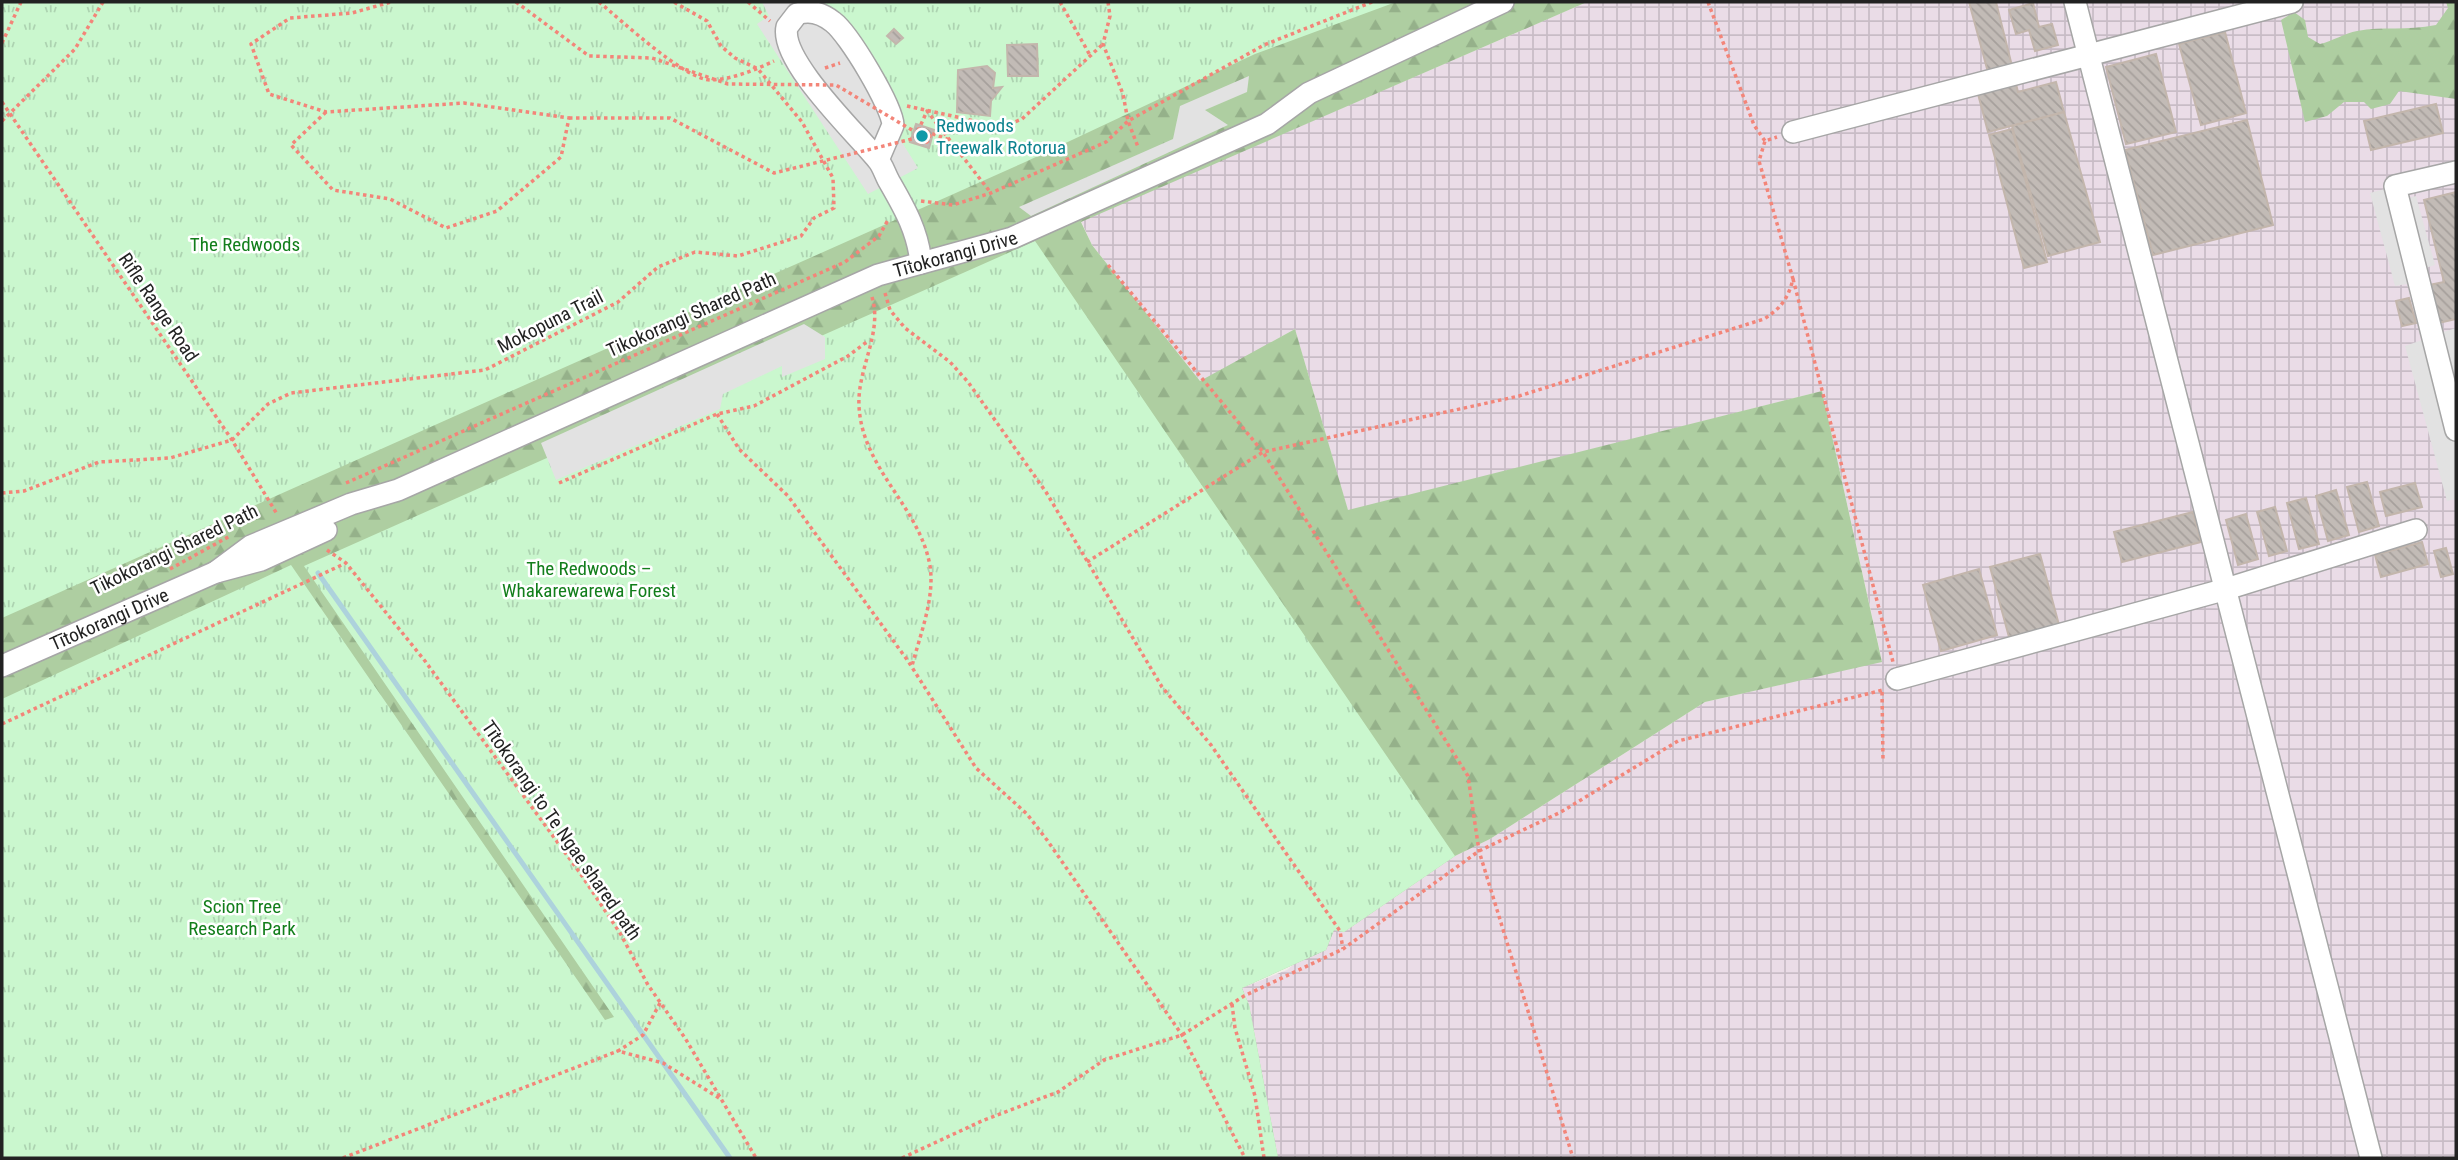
<svg xmlns="http://www.w3.org/2000/svg" width="2458" height="1160" font-family="'Roboto Condensed',sans-serif">
<style>
.industrial{fill:url(#industrial-grid)}
.forest{fill:url(#forest-firs)}
.park{fill:url(#park-tufts)}
.parking{fill:#e2e2e2}
.lines{fill:none;stroke-linecap:round;stroke-linejoin:round}
.stream{stroke:#add2dc;stroke-width:5}
.building{fill:url(#building-back-hatch);stroke:#c3b6ac;stroke-width:2}
.minor-casing{stroke:#a6a6a6;stroke-width:24}
.path{stroke:#f38579;stroke-width:3.5;stroke-dasharray:3.5 3.5;stroke-linecap:butt}
.minor{stroke:#fff;stroke-width:21}
.path-bridge{stroke:#f38579;stroke-width:3.5;stroke-dasharray:3.5 3.5;stroke-linecap:butt}
.culture-dot{fill:#0f9aa8;stroke:#fff;stroke-width:2.5}
.labels{text-anchor:middle;stroke-width:5;stroke-linejoin:round;paint-order:stroke}
.culture-label{font-size:19px;fill:#0d838f;stroke:#fff;text-anchor:start}
.park-label{font-size:19px;fill:#127e1b;stroke:#fff}
.street-label{font-size:19px;fill:#222;stroke:#fff}
</style>
<defs>
<pattern id="industrial-grid" width="8" height="8" patternUnits="userSpaceOnUse" patternTransform="scale(1.75)"><rect width="8" height="8" fill="#eadce7"/><path d="M0 4h8M4 0v8" fill="none" stroke="#c8bcc6"/></pattern>
<pattern id="forest-firs" width="22" height="20" patternUnits="userSpaceOnUse" patternTransform="scale(1.75)"><rect width="22" height="20" fill="#aecea1"/><path d="M5 1l3.5 6h-7zM16 11l3.5 6h-7z" fill="#95b18a"/></pattern>
<pattern id="park-tufts" width="24" height="20" patternUnits="userSpaceOnUse" patternTransform="scale(1.75)"><rect width="24" height="20" fill="#caf7ce"/><path d="M3 7l-1-3M5 7V3M7 7l1-3M15 17l-1-3M17 17v-4M19 17l1-3" fill="none" stroke="#add3b1"/></pattern>
<pattern id="building-back-hatch" width="6" height="6" patternUnits="userSpaceOnUse" patternTransform="scale(1.75)"><rect width="6" height="6" fill="#c2bbb6"/><path d="M-1 5l2 2M0 0l6 6M5-1l2 2" fill="none" stroke="#a6a09c"/></pattern>
</defs>
<rect width="100%" height="100%" fill="#f1efe9"/>
<path class="industrial" d="M 1587,2 L 2456,2 L 2456,1158 L 1278,1158 L 1249,1005 L 1242,988 L 1287,970 L 1334,930 L 1344,932 L 1455,856 L 1490,839 L 1705,702 L 1882,661 L 1822,391 L 1348,511 L 1295,329 L 1201,382 L 1092,245 L 1081,221 Z"/>
<g class="forest">
<path d="M 2,2 L 1587,2 L 1081,222 L 1092,245 L 1200,381 L 1295,329 L 1348,510 L 1822,391 L 1882,662 L 1705,702 L 1490,839 L 1455,856 L 1344,932 L 1334,930 L 1326,950 L 1242,988 L 1249,1005 L 1278,1158 L 2,1158 Z"/>
<path d="M 2446,2 L 2456,2 L 2456,99 L 2399,91 L 2390,104 L 2371,109 L 2364,102 L 2344,102 L 2327,116 L 2305,122 L 2281,20 L 2294,12 L 2305,20 L 2308,37 L 2320,44 C 2333,41 2345,33 2357,31 C 2383,26 2406,31 2436,25 L 2448,8 Z"/>
</g>
<g class="park">
<path d="M 2,2 L 1396,2 L 1255,54 L 1023,163 L 2,618 Z"/>
<path d="M 1035,241 L 1455,856 L 1344,932 L 1334,930 L 1326,950 L 1242,988 L 1249,1005 L 1278,1158 L 2,1158 L 2,699 L 291,565 L 605,1020 L 614,1017 L 304,566 Z"/>
</g>
<g class="parking">
<path d="M 762,2 L 819,2 L 850,59 L 918,168 L 868,194 L 757,24 L 769,16 Z"/>
<path d="M 1249,76 L 1247,92 L 1205,110 L 1228,125 L 1031,216 L 1019,207 L 1173,139 L 1180,106 Z"/>
<path d="M 2385,189 L 2389,203 L 2416,196 L 2435,265 L 2419,270 L 2437,334 L 2456,328 L 2456,499 L 2447,501 L 2405,346 L 2422,340 L 2407,284 L 2395,286 L 2370,193 Z"/>
<path d="M 804,324 L 825,337 L 825,359 L 782,377 L 782,366 L 723,394 L 720,409 L 556,480 L 541,443 Z"/>
</g>
<g class="lines">
<path class="stream" d="M 318,573 L 730,1158"/>
</g>
<g class="building">
<path d="M 1969,2 L 1996,2 L 2013,70 L 1989,76 Z"/>
<path d="M 2033,3 L 2039,27 L 2052,24 L 2058,45 L 2035,51 L 2029,30 L 2016,34 L 2009,10 Z"/>
<path d="M 894,29 L 903,38 L 896,44 L 887,36 Z"/>
<path d="M 2225,32 L 2246,113 L 2201,125 L 2179,44 Z"/>
<path d="M 1037,44 L 1038,76 L 1008,76 L 1007,45 Z"/>
<path d="M 2156,54 L 2176,132 L 2126,144 L 2106,67 Z"/>
<path d="M 987,66 L 995,73 L 993,88 L 1002,87 L 991,101 L 990,116 L 957,112 L 958,70 Z"/>
<path d="M 2056,82 L 2064,112 L 1988,132 L 1978,94 L 2016,84 L 2018,92 Z"/>
<path d="M 2436,104 L 2443,133 L 2371,150 L 2364,121 Z"/>
<path d="M 2064,112 L 2100,242 L 2048,256 L 2012,126 Z"/>
<path d="M 2247,120 L 2273,225 L 2153,255 L 2125,150 Z"/>
<path d="M 916,124 L 934,130 L 929,148 L 910,142 Z"/>
<path d="M 2012,129 L 2047,262 L 2024,268 L 1989,135 Z"/>
<path d="M 2456,192 L 2456,319 L 2434,324 L 2424,286 L 2444,282 L 2424,200 Z"/>
<path d="M 2409,298 L 2416,323 L 2402,326 L 2396,301 Z"/>
<path d="M 2367,482 L 2379,526 L 2359,532 L 2347,487 Z"/>
<path d="M 2415,483 L 2422,507 L 2386,516 L 2380,492 Z"/>
<path d="M 2336,490 L 2349,535 L 2328,541 L 2316,496 Z"/>
<path d="M 2306,498 L 2319,544 L 2299,549 L 2287,503 Z"/>
<path d="M 2275,507 L 2287,551 L 2269,556 L 2257,512 Z"/>
<path d="M 2193,512 L 2201,542 L 2122,562 L 2114,532 Z"/>
<path d="M 2246,514 L 2258,559 L 2238,565 L 2226,520 Z"/>
<path d="M 2422,542 L 2428,564 L 2381,577 L 2375,555 Z"/>
<path d="M 2446,548 L 2453,574 L 2441,577 L 2434,551 Z"/>
<path d="M 2040,554 L 2059,625 L 2009,637 L 1990,567 Z"/>
<path d="M 1979,569 L 1997,635 L 1941,651 L 1923,585 Z"/>
</g>
<g class="lines">
<g class="minor-casing">
<g id="minor">
<path d="M 2075,2 L 2371,1158"/>
<path d="M 1793,132 L 2292,2"/>
<path d="M 878,160 L 893,125 C 892,106 849,34 833,22 C 823,14 810,9 797,14 L 787,27 C 779,60 856,133 877,159 C 883,165 885,175 890,183 C 905,209 918,232 921,263"/>
<path d="M 2456,172 L 2395,186 L 2456,430"/>
<path id="s1" d="M 216,572 L 251,546 L 351,504 L 398,490 L 878,275 L 1012,238 L 1032,229 L 1267,124 L 1309,93 L 1503,2"/>
<path id="s2" d="M 2,666 L 216,572 L 261,560 L 326,530"/>
<path d="M 1897,679 L 2223,590 L 2416,530"/>
</g>
</g>
<g class="path">
<path d="M 599,2 C 621,20 685,80 711,80 C 733,79 755,70 774,61"/>
<path d="M 748,2 L 770,21"/>
<path d="M 1060,2 L 1091,57"/>
<path d="M 1108,2 L 1110,16 L 1103,44 L 1123,94 L 1128,121 L 1138,147"/>
<path d="M 1708,2 L 1754,125 L 1765,141"/>
<path d="M 2,43 L 21,2"/>
<path d="M 825,68 L 840,63"/>
<path d="M 2,102 L 232,440 L 277,514"/>
<path d="M 907,106 L 1002,127 L 1022,119 L 1103,44"/>
<path d="M 326,112 L 291,145 L 333,190 L 390,199 L 446,228 L 497,211 L 561,157 L 569,118 L 464,103 L 326,112 L 269,94 L 251,44 L 290,18 L 352,13 L 391,2"/>
<path d="M 2,121 L 75,49 L 103,2"/>
<path d="M 919,129 L 950,140"/>
<path d="M 918,131 L 927,111 L 991,193"/>
<path d="M 921,201 L 953,205 L 991,193 L 1106,142 L 1128,121 L 1264,45 L 1372,2"/>
<path d="M 1108,265 L 1263,452 L 1468,776 L 1479,851 L 1573,1158"/>
<path d="M 1793,279 L 1893,662"/>
<path d="M 885,293 L 890,310 L 905,328 L 950,362 L 968,382 L 1046,492 L 1162,687 L 1211,745 L 1340,931 L 1343,949"/>
<path d="M 872,297 C 883,333 857,369 859,406 C 862,469 920,507 930,566 C 935,598 920,635 912,666"/>
<path d="M 717,414 L 739,449 L 788,496 L 908,661 L 976,768 L 1027,814 L 1047,840 L 1182,1035 L 1245,1158"/>
<path d="M 346,483 L 845,262 L 879,236 L 888,220"/>
<path d="M 559,483 L 717,414 L 754,406 L 848,356 L 868,341"/>
<path d="M 2,493 L 24,491 L 99,462 L 170,458 L 232,440 L 268,404 L 291,393 L 485,370 L 618,302 L 658,267 L 695,252 L 738,256 L 801,236 L 814,218 L 834,208 L 833,178 L 802,122 L 758,69 L 735,58 L 721,46 L 707,21 L 674,2"/>
<path d="M 327,550 L 346,563 L 425,661 L 580,873 L 620,933 L 648,985 L 685,1038 L 756,1158"/>
<path d="M 1087,562 L 1263,452 L 1519,396 L 1764,319 C 1781,308 1788,299 1793,279 L 1759,161 L 1765,141 L 1777,137"/>
<path d="M 170,569 L 230,536"/>
<path d="M 1882,692 L 1883,760"/>
<path d="M 2,724 L 346,563"/>
<path d="M 660,1003 L 643,1035 L 618,1051 L 663,1063 L 719,1098"/>
<path d="M 1232,1004 L 1235,1028 L 1255,1096 L 1264,1158"/>
<path d="M 343,1158 L 618,1051"/>
<path d="M 902,1158 L 984,1120 L 1058,1092 L 1104,1060 L 1182,1035 L 1244,996 L 1343,949 L 1479,851 L 1561,812 L 1678,741 L 1883,690"/>
</g>
<use href="#minor" class="minor"/>
<g class="path-bridge">
<path d="M 516,2 L 589,56 L 652,58 L 728,84 L 836,85 L 922,136"/>
<path d="M 569,118 L 670,118 L 774,173 L 920,137"/>
<path d="M 915,136 L 918,142 L 927,142 L 930,136 L 924,130"/>
</g>
</g>
<circle class="culture-dot" cx="922" cy="136" r="7"/>
<g class="labels">
<g class="culture-label">
<text x="936" y="132">Redwoods<tspan x="936" dy="22">Treewalk Rotorua</tspan></text>
</g>
<g class="park-label">
<text x="245" y="251">The Redwoods</text>
<text x="589" y="575">The Redwoods –<tspan x="589" dy="22">Whakarewarewa Forest</tspan></text>
<text x="242" y="913">Scion Tree<tspan x="242" dy="22">Research Park</tspan></text>
</g>
<g class="street-label">
<text dy="7" stroke="none"><textPath href="#s1" startOffset="807">Tītokorangi Drive</textPath></text>
<text transform="translate(159 307) rotate(56)" y="7">Rifle Range Road</text>
<text transform="translate(691 314) rotate(-24)" y="7">Tikokorangi Shared Path</text>
<text transform="translate(550 321) rotate(-27)" y="7">Mokopuna Trail</text>
<text transform="translate(174 549) rotate(-26)" y="7">Tikokorangi Shared Path</text>
<text dy="7" stroke="none"><textPath href="#s2" startOffset="117">Tītokorangi Drive</textPath></text>
<text transform="translate(562 830) rotate(55)" y="7">Tītokorangi to Te Ngae shared path</text>
</g>
</g>
<rect width="2458" height="1160" fill="none" stroke="#222222" stroke-width="7"/>
</svg>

■ **Activity**:
Only the lines containing the word "href" should be returned from the data above.

■ **Response**:
<use href="#minor" class="minor"/>
<text dy="7" stroke="none"><textPath href="#s1" startOffset="807">Tītokorangi Drive</textPath></text>
<text dy="7" stroke="none"><textPath href="#s2" startOffset="117">Tītokorangi Drive</textPath></text>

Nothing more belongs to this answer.